Zhang X, Zuo D M, Davis B A, Boulton A A, Yu P H
Neuropsychiatry Research Unit, University of Saskatchewan, Saskatoon, Canada.
J Neurosci Res. 1996 Feb 15;43(4):482-9. doi: 10.1002/(SICI)1097-4547(19960215)43:4<482::AID-JNR9>3.0.CO;2-B.

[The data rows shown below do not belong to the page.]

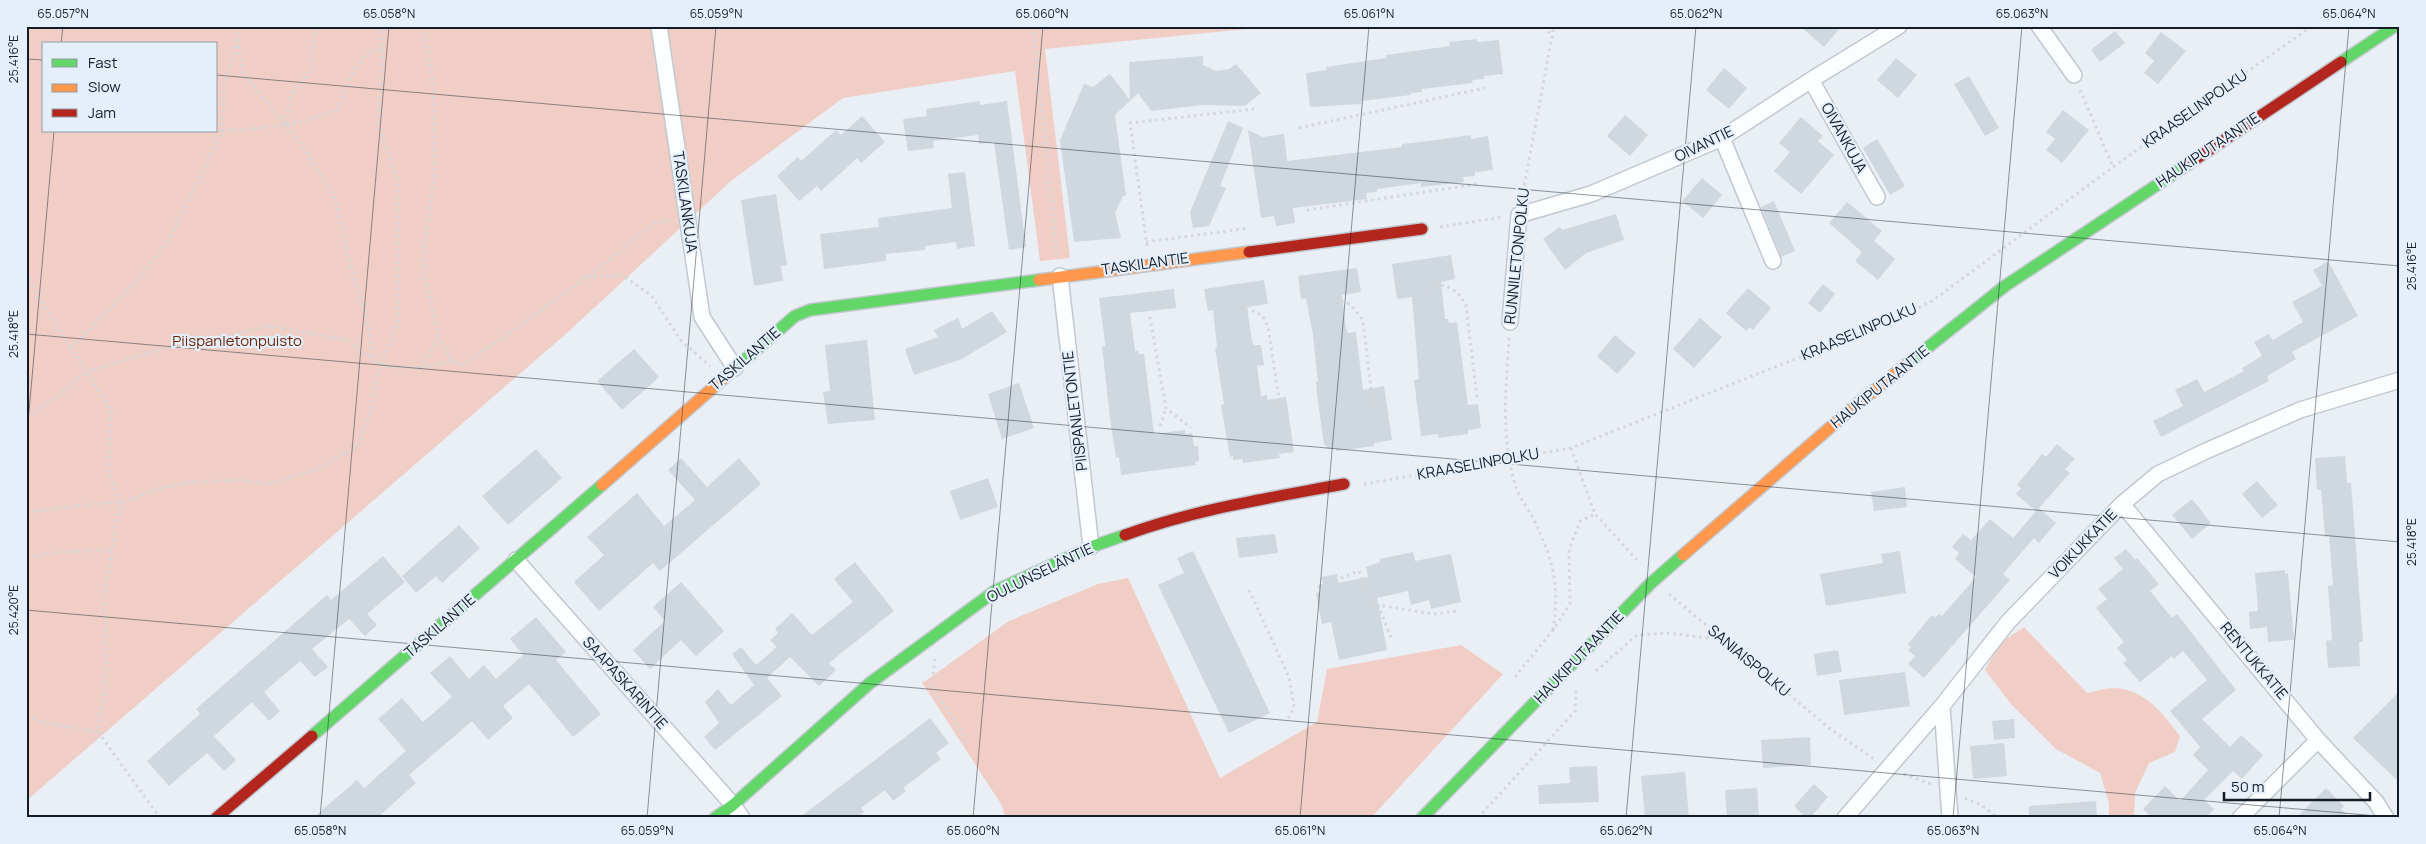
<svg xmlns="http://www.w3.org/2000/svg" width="2426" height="844" font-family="Manrope,sans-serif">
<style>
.green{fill:#f0cec5;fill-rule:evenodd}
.building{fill:#cfd7df}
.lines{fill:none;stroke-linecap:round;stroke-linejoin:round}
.street-casing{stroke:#c1c8d0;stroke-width:18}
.fast-casing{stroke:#c1c8d0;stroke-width:14}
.slow-casing{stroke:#c1c8d0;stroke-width:14}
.jam-casing{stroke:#c1c8d0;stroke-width:14}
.path{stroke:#d4d6d7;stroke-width:3;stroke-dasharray:2.5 4;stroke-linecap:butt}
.street{stroke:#fcfdfe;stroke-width:15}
.fast{stroke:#63d668;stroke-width:11}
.slow{stroke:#ff974d;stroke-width:11}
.jam{stroke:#b3261e;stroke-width:11}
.ticks{fill:none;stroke:#141d27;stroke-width:1;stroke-opacity:0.45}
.labels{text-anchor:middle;stroke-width:4.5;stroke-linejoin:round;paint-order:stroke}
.street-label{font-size:15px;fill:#141d27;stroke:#e4effa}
.park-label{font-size:15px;fill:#6e260a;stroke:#e4effa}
.neatline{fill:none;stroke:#141d27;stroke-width:2}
.ticks-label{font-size:12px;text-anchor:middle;fill:#141d27}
</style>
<rect width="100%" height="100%" fill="#e9eff5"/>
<path class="green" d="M26,26H1277L1045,49L1070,258L1040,261L1015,71L843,98L731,181L567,333L26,801ZM44,44H216V131H44Z
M1128,578L1220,778L1317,722L1327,669L1461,645L1503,674L1371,818H1006L1001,804L921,681L924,682L1009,621L1098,584Z
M2024,627L2087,693C2095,691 2106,688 2115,688C2146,690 2163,714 2180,736L2175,752L2149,763L2135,793L2134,818H2109V803L2100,773L2056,749L2011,704L1985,670L2000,643Z"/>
<path class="building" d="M1800,26H1842L1824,47Z
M2115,31L2125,43L2100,62L2091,50Z
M2161,32L2186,51L2158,84L2144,73L2154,61L2145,53Z
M1477,39V42L1499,40L1503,74L1484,76V79L1472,80L1473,83L1422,89V92L1410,93L1411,95L1361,101V104L1310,107L1306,73L1327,70L1326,67L1386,58V55L1450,46L1449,42Z
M1203,56V65L1216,71L1229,69L1236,64L1261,93L1245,106L1203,105L1151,111L1138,93L1115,115L1126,195L1123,196L1115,213L1121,238L1074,242L1060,140L1084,84L1093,87L1110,74L1130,100L1129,62Z
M1896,58L1917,75L1898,98L1877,80Z
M1724,68L1747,88L1729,109L1706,90Z
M1969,76L1999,128L1985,136L1954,84Z
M980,101V105L1007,101L1026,247L1009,250L994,142L979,144L978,135L933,141L934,148L908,151L903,119L927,116L926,109Z
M2063,110L2089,130L2062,163L2046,150L2055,139L2046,132Z
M1625,115L1648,135L1630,156L1607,136Z
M862,116L885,142L861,163L857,158L821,191L817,186L799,201L777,176L798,157L801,161L836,130L841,135Z
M1801,117L1823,136L1818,141L1834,155L1801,194L1774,171L1790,152L1779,143Z
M1228,121L1243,128L1220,186L1226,188L1209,226L1193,228L1190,212Z
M1248,130L1263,137L1284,134L1287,161L1402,147V144L1429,141L1471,135V139L1488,136L1493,170L1475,172V176L1463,177L1464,182L1421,187V183L1377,189V192L1366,193L1367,199L1293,208L1295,223L1276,226L1274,216L1261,218Z
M1877,139L1905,186L1890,195L1863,148Z
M965,172L975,246L957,249L956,242L925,246V250L886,254V261L824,269L820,234L879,227L878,218L952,208L948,174Z
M1702,178L1722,195L1703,218L1682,201Z
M776,194L787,265L781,266L783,281L754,286L741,200Z
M1774,201L1795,251L1781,257L1761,207Z
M1847,202L1882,231L1874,241L1895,259L1878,280L1855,261L1862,252L1829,223Z
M1616,214L1624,240L1586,253L1565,270L1543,239L1560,227L1562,230Z
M1451,255L1455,279L1441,282L1445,319H1448L1449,323L1457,322L1468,405L1478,404L1481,428L1468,430V434L1438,438V434L1421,436L1414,380L1419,379L1412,297L1397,299L1392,264Z
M2328,261L2358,316L2292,352L2296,359L2267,376L2269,381L2161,437L2153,421L2183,406L2175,390L2197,379L2204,392L2244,371L2242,368L2262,356L2254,342L2269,334L2273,340L2303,322L2292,302L2322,286L2313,270Z
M1357,268L1361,292L1342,295L1346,328L1348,333L1356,332L1363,390L1384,386L1392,440L1374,443V446L1336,451V448L1327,449L1326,445H1324L1317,394L1316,382H1318L1313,335L1306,298L1301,299L1298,276Z
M1264,280L1268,304L1247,307L1252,341L1254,345H1261L1264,365L1257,366L1261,396L1267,395V400L1286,397L1294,452L1279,454L1280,458L1243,463V459L1233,460V456L1230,457L1221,405L1224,404L1215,348L1217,347L1213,310L1208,311L1204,289Z
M1823,284L1835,294L1820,313L1808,303Z
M1748,288L1771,308L1753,330L1750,327L1746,331L1726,313Z
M1174,289L1176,308L1130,313L1135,351H1138L1139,354H1144L1154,434L1185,430V434L1192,433L1194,446H1198L1199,461L1195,462L1196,465L1121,475L1119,457L1116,458L1110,418L1102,346H1105V342L1099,298Z
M992,311L1007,332L962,359L914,375L905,349L938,337L934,330L958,318L962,329Z
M1700,318L1722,337L1694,368L1673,349Z
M1615,335L1636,353L1617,374L1597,356Z
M867,340L875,420L828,424L823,392L830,391L825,345Z
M634,349L659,377L622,410L597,381Z
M1019,383L1034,428L1002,439L988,394Z
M2057,444L2075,459L2065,469L2070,473L2039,508L2056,523L2039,543L2034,538L2003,574L2010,580L1924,678L1908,664L1915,656L1908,650L1911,647L1908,644L1932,615L1935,618L1939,614L1942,616L1976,577L1955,559L1959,553L1952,547L1963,534L1971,540L1990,519L2013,538L2036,511L2016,494L2021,488L2017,485L2042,454L2046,457Z
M536,449L562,478L508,525L482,496Z
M2345,456L2347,483H2351L2363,642H2359L2360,666L2328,668L2326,641L2332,640L2328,586L2333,585L2329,536L2325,537L2321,490H2317L2315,458Z
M681,458L707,487L739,458L761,484L660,571L653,563L599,611L574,582L604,555L587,537L637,493L664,526L695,500L668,470Z
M988,478L998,507L960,520L950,491Z
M2257,481L2278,505L2262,518L2242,494Z
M1905,487L1907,507L1874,511L1871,492Z
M2192,499L2211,523L2192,539L2172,515Z
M459,525L480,548L442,583L436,576L416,593L402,576Z
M1275,534L1278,553L1239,558L1236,538Z
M2126,549L2135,560L2137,558L2159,584L2150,591L2172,618L2177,614L2236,690L2202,719L2230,747L2241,735L2263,755L2242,779L2233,771L2204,800L2214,809L2206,818H2152L2143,809L2165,786L2180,801L2208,770L2193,755L2200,747L2170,711L2207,680L2183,651L2174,659L2172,656L2140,682L2123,663L2127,660L2117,648L2124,642L2096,608L2107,599L2098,589L2123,569L2114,558Z
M1193,551L1270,713L1229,733L1158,585L1184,573L1177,558Z
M1900,551L1906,593L1826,606L1820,574L1883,563L1881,554Z
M1413,552L1415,561L1451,554L1461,602L1431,609L1429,600L1411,605L1408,591L1377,598L1387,650L1339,660L1331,622L1322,624L1316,593L1320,592L1318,585L1323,584L1321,577L1337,574L1338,583L1368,577L1366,567L1380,562V559Z
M383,556L405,582L367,614L377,625L365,636L349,619L312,649L328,667L315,677L300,661L264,692L280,711L269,721L252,702L214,736L236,760L224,771L207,753L169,786L147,761L200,714L196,709L244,667L327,595L331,600Z
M855,562L894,611L829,663L836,670L819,686L790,657L767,678L782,696L715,750L704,737L719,723L705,702L718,689L731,705L754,685L732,654L741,647L756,665L777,647L770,640L778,633L775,629L792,613L812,635L853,602L834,579Z
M2285,570V574L2288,573L2294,640L2268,642L2267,627L2250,629L2249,612L2258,611L2255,573Z
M681,582L724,631L696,656L681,640L650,669L633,650L665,621L653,607Z
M536,617L566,652L556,660L601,714L573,737L529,684L503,706L513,718L488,740L472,721L409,775L416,783L377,818H313L357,780L364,788L406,751L378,719L402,698L423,722L452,697L430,673L450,656L469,679L484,665L496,679L523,655L510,639Z
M1838,650L1842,672L1817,676L1814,654Z
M1905,672L1910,706L1844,715L1839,680Z
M2400,691V783L2353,738Z
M930,718L949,743L936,753L941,759L903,788L906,791L893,801L885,790L861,808L864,812L856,818H799Z
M2014,719L2015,738L1994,740L1992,721Z
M1810,737L1811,765L1763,768L1761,740Z
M2004,743L2007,776L1973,779L1970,746Z
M1597,766L1599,802L1539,804L1538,785L1570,783L1569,767Z
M1685,772L1689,818H1645L1641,776Z
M1814,784L1828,797L1810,818H1806L1794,806Z
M1757,788L1759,815L1727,818L1725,790Z
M2326,788L2344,806L2341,809L2350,818H2296Z
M2096,801L2097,818H2029V806Z"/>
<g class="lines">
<g class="street-casing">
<path id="street" d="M659,26L702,317L735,368
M2039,26L2074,75
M1811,80L1877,197
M1722,138L1773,261
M1060,276L1091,547
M1510,322L1519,215L1591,194L1722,138L1811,80L1899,26
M2122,504L2318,740L2376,802L2386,818
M516,560L733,805L742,818
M1942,706L1950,818
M1845,818L1942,706L2008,622L2122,504L2158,474L2206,451L2300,410L2400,380
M2240,818L2318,740"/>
</g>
<g class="fast-casing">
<path id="fast" d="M2341,62L2395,26
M1907,364L2005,286L2190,163
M724,378L795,316L810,310L1039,280
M312,736L602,485
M715,818L733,805L870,683L995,591L1091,547L1125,535
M1422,818L1651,583L1683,555"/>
</g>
<g class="slow-casing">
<path id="slow" d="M1039,280L1249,252
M602,485L724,378
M1683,555L1856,405L1907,364"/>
</g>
<g class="jam-casing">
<path id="jam" d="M2190,163L2341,62
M1249,252L1422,229
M1125,535C1196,509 1270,498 1344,484
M216,818L312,736"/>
</g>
<path class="path" d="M235,26L243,74L276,112L305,150L336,200L350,265L364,307L375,360
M423,26L433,83L435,170L422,263L439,339L453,361
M1033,26L1057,257
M1545,26L1552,38
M2080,90L2113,167
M286,125L290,96L312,69L313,46L317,26
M1299,128L1485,88
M222,131C262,128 302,126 339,108C345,92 354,61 370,52C372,50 378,50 382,49
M1522,198L1554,26
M1307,210L1477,184
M1440,227L1503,217
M1146,242L1249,228
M1147,246L1130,123L1254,109
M26,273L48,313L111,410L108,469L120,503L104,598L107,665L98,732L160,818
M587,277L622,275L651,295L682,342L710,366
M1429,289L1445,285L1458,293L1466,305L1477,398
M1335,299L1350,304L1363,320L1373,408L1386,406
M1239,310H1250L1262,315L1268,327L1283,425
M1150,317L1166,408L1191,428
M1509,338C1506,387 1500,442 1517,490C1521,500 1529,510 1534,520C1553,559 1560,586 1553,630
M71,348L136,282L169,240L222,131L224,86L236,41
M420,367L439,339
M26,419L61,394L86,372L155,351L271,326L347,340L381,366L419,368L453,361L464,365L586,278L656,222L672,221
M1160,426L1166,408
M1571,448L1595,514L1637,560
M1364,484L1571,448L1901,317L1932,301L2113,167L2312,26
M26,512L102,503H120L161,488L191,482L242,480L267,484L316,470L358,445L372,408L375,384L381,366L398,321L397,178L378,124L382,54L379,26
M26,557L61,552L112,550
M1341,578L1359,571L1370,601L1378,605L1434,614L1457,611
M1249,590L1289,677L1294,707L1287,721
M1669,594L1829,728L1874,759
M1378,605L1392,640
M935,659L932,686L966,739L963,745
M1596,671L1637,635L1669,633L1722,640
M1515,677L1553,630L1570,604L1569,550L1580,521L1595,514
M26,715L41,722L98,732
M1904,774L1931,784
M1965,798L1981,805L1998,818
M1478,818L1575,711L1576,690"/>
<use href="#street" class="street"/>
<use href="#fast" class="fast"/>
<use href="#slow" class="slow"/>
<use href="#jam" class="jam"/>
</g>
<path class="ticks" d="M61,44L63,26M26,59L44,60M216,75L2400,266M26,334L2400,542M26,445L54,131M26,610L2400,818M320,818L389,26M647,818L716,26M973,818L1043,26M1300,818L1369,26M1626,818L1696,26M1953,818L2022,26M2279,818L2349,26"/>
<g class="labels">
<g class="street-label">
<text transform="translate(2195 109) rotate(-35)" y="5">KRAASELINPOLKU</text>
<text transform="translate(1844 138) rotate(61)" y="5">OIVANKUJA</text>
<text transform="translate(1704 144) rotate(-26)" y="5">OIVANTIE</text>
<text transform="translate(2208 150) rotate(-34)" y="5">HAUKIPUTAANTIE</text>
<text transform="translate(685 202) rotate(82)" y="5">TASKILANKUJA</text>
<text transform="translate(1517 256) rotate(-84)" y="5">RUNNILETONPOLKU</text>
<text transform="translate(1145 264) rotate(-8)" y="5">TASKILANTIE</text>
<text transform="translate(1859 332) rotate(-23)" y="5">KRAASELINPOLKU</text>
<text transform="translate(745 359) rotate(-41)" y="5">TASKILANTIE</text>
<text transform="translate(1880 387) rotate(-39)" y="5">HAUKIPUTAANTIE</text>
<text transform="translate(1075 411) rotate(-97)" y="5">PIISPANLETONTIE</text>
<text transform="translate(1478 464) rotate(-10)" y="5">KRAASELINPOLKU</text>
<text transform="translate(2083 544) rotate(-46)" y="5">VOIKUKKATIE</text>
<text transform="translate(1040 573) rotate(-26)" y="5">OULUNSELÄNTIE</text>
<text transform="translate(440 626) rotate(-41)" y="5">TASKILANTIE</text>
<text transform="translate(1579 657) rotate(-46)" y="5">HAUKIPUTAANTIE</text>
<text transform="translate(1749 661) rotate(40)" y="5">SANIAISPOLKU</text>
<text transform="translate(2254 661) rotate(50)" y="5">RENTUKKATIE</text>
<text transform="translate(625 683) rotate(48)" y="5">SAAPASKARINTIE</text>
</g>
<g class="park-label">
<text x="237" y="346">Piispanletonpuisto</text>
</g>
</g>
<rect width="2426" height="844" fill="none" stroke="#e4effa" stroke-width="55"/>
<rect x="42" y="42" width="175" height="90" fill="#e4effa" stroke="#919ba6"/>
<rect x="52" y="59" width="25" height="8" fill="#63d668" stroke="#919ba6"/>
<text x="88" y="68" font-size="15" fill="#141d27">Fast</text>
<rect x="52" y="84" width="25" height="8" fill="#ff974d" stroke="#919ba6"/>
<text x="88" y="92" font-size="15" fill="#141d27">Slow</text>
<rect x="52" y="109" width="25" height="8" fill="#b3261e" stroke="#919ba6"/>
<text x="88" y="118" font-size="15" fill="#141d27">Jam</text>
<path d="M2224 792v8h146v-8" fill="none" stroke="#141d27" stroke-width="2.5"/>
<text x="2231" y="792" font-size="15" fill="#141d27" stroke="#e4effa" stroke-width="4" paint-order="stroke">50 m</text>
<rect x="28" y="28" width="2370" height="788" class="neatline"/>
<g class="ticks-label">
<text x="63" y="18">65.057°N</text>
<text x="389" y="18">65.058°N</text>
<text x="716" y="18">65.059°N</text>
<text x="1042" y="18">65.060°N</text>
<text x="1369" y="18">65.061°N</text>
<text x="1696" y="18">65.062°N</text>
<text x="2022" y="18">65.063°N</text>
<text x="2349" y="18">65.064°N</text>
<text transform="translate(14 59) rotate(-90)" y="4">25.416°E</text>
<text transform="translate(2412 266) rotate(-90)" y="4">25.416°E</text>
<text transform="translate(14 334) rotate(-90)" y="4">25.418°E</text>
<text transform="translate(2412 542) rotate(-90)" y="4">25.418°E</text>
<text transform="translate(14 610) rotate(-90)" y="4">25.420°E</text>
<text x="320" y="835">65.058°N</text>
<text x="647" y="835">65.059°N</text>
<text x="973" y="835">65.060°N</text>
<text x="1300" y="835">65.061°N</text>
<text x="1626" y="835">65.062°N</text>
<text x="1953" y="835">65.063°N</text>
<text x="2280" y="835">65.064°N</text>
</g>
</svg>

DSP-4 [N-(2-chloroethyl)-N-ethyl-2-bromobenzylamine] is a potent neurotoxin highly selective to the locus coeruleus noradrenaline (NA) system. Previous biochemical studies have shown that the monoamine oxidase-B (MAO-B) inhibitors, R(-)-deprenyl and (+/-)2-HxMP [N-(2-hexyl)-N-methylpropargylamine], are able to prevent DSP-4 induced NA depletion in the mouse hippocampus. It is not quite certain, however, whether this actually represents neuroprotection of NA axons or a metabolic effect due to inhibition of MAO activity. Employing dopamine-beta-hydroxylase immunohistochemical and image analysis methods, we have shown that 92% and 84% of NA nerve fibers in the rat hippocampus are spared from DSP-4 neurotoxicity by a single pretreatment dose of either R(-)-deprenyl or (+/-)2-HxMP respectively. Similar neuroprotective effects of R(-)-deprenyl and (+/-)2-HxMP were also observed in the cerebral cortex, thalamus, amygdaloid complex and cerebellum. This is the first morphological evidence demonstrating that R(-)-deprenyl and (+/-)2-HxMP can indeed protect noradrenergic axons of locus coeruleus origin against DSP-4 neurotoxicity.
DSP-4 [N-(2-氯乙基)-N-乙基-2-溴苄胺] 是一种对蓝斑去甲肾上腺素(NA)系统具有高度选择性的强效神经毒素。先前的生化研究表明,单胺氧化酶-B(MAO-B)抑制剂R(-)-司来吉兰和(+/-)2-HxMP [N-(2-己基)-N-甲基炔丙胺] 能够预防DSP-4诱导的小鼠海马体中NA耗竭。然而,这实际上是否代表对NA轴突的神经保护作用或由于MAO活性抑制导致的代谢效应尚不完全确定。采用多巴胺-β-羟化酶免疫组织化学和图像分析方法,我们发现,大鼠海马体中分别用单剂量的R(-)-司来吉兰或(+/-)2-HxMP预处理后,92%和84%的NA神经纤维免受DSP-4神经毒性影响。在大脑皮层、丘脑、杏仁复合体和小脑中也观察到了R(-)-司来吉兰和(+/-)2-HxMP类似的神经保护作用。这是首个形态学证据,证明R(-)-司来吉兰和(+/-)2-HxMP确实能够保护蓝斑起源的去甲肾上腺素能轴突免受DSP-4神经毒性影响。